Paper:  USENIX OSDI 2021

August 11, 2021 USENIX Security 2021

August 18, 2021 CRYPTO 2021

August 25, 2021 On the Infrastructure Providers that Support Misinformation Websites

Speaker:  Catherine Han (Stanford)

Abstract:  In this paper, we analyze the service providers that power 440 misinformation sites, including hosting platforms, domain registrars, DDoS protection companies, advertising networks, donation processors, and e-mail providers. We find that several providers are disproportionately responsible for hosting misinformation websites compared to mainstream websites. Most prominently, Cloudflare offers DDoS protection to 34.3% of misinformation sites while servicing only 17.9% of mainstream websites in our corpus. While many mainstream providers continue to service misinformation sites, we show that when misinformation and other abusive websites are removed by hosting providers, DDoS protection services, and registrars, these sites nearly always resurface after finding alternative providers. More encouragingly, we show that misinformation sites also disproportionately rely on popular ad networks and donation processors, but that anecdotally, sites struggle to remain online when mainstream monetization channels are severed. We conclude with insights for infrastructure providers and researchers to consider for stopping the spread of online misinformation.

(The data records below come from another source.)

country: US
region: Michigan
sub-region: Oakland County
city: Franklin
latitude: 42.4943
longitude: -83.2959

Preprint:  https://zakird.com/papers/misinfo-infra-preprint.pdf

September 01, 2021 Building E2EE and User Identity

Speaker:  Merry Ember Mou (Zoom Video Communications)

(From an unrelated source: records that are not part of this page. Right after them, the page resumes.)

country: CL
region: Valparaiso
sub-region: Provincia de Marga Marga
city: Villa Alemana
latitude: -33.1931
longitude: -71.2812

Abstract:  In October 2020, Zoom launched end-to-end encryption (E2EE) for our video conferencing platform. Integrating E2EE into an existing widely-used system has required particular consideration of architectural constraints, user expectations in the UI/UX, and product requirements. In this talk, I will highlight some of the design and implementation objectives and challenges from our initial release. In addition, I will describe our subsequent phases of improvements to E2EE, in which we are building a user-friendly notion of identity that is externally auditable and backed by a trusted third-party identity provider. With each phase, we aim to make verifying meeting participants' identities (the "ends" of E2EE) as intuitive as possible.

September 08, 2021 No Calm in the Storm: Investigating QAnon and Conspiracy Websites Relationships

Speaker:  Hans Hanley (Stanford)

Abstract:  QAnon is a far-right conspiracy theory whose followers largely organize online. In this work, we use web crawls seeded from two of the largest QAnon hotbeds on the Internet, Voat and 8kun, to build a hyperlink graph. We then use this graph to identify, understand, and learn from the websites that spread QAnon content online. We curate the largest list of QAnon centered websites to date, from which we document the types of QAnon sites, their hosting providers, as well as their popularity. We further analyze QAnon websites’ connection to mainstream news and misinformation online, highlighting the outsized role misinformation websites play in spreading the conspiracy. Finally, we leverage the observed relationship between QAnon and misinformation sites to build a random forest classifier that distinguishes between misinformation and authentic news sites, getting a performance of 0.98 AUC on a test set. We further show the generalizability of utilizing other easily identifiable conspiracy-oriented websites to then label misinformation. Our results demonstrate new and effective ways to study conspiracy and misinformation on the Internet.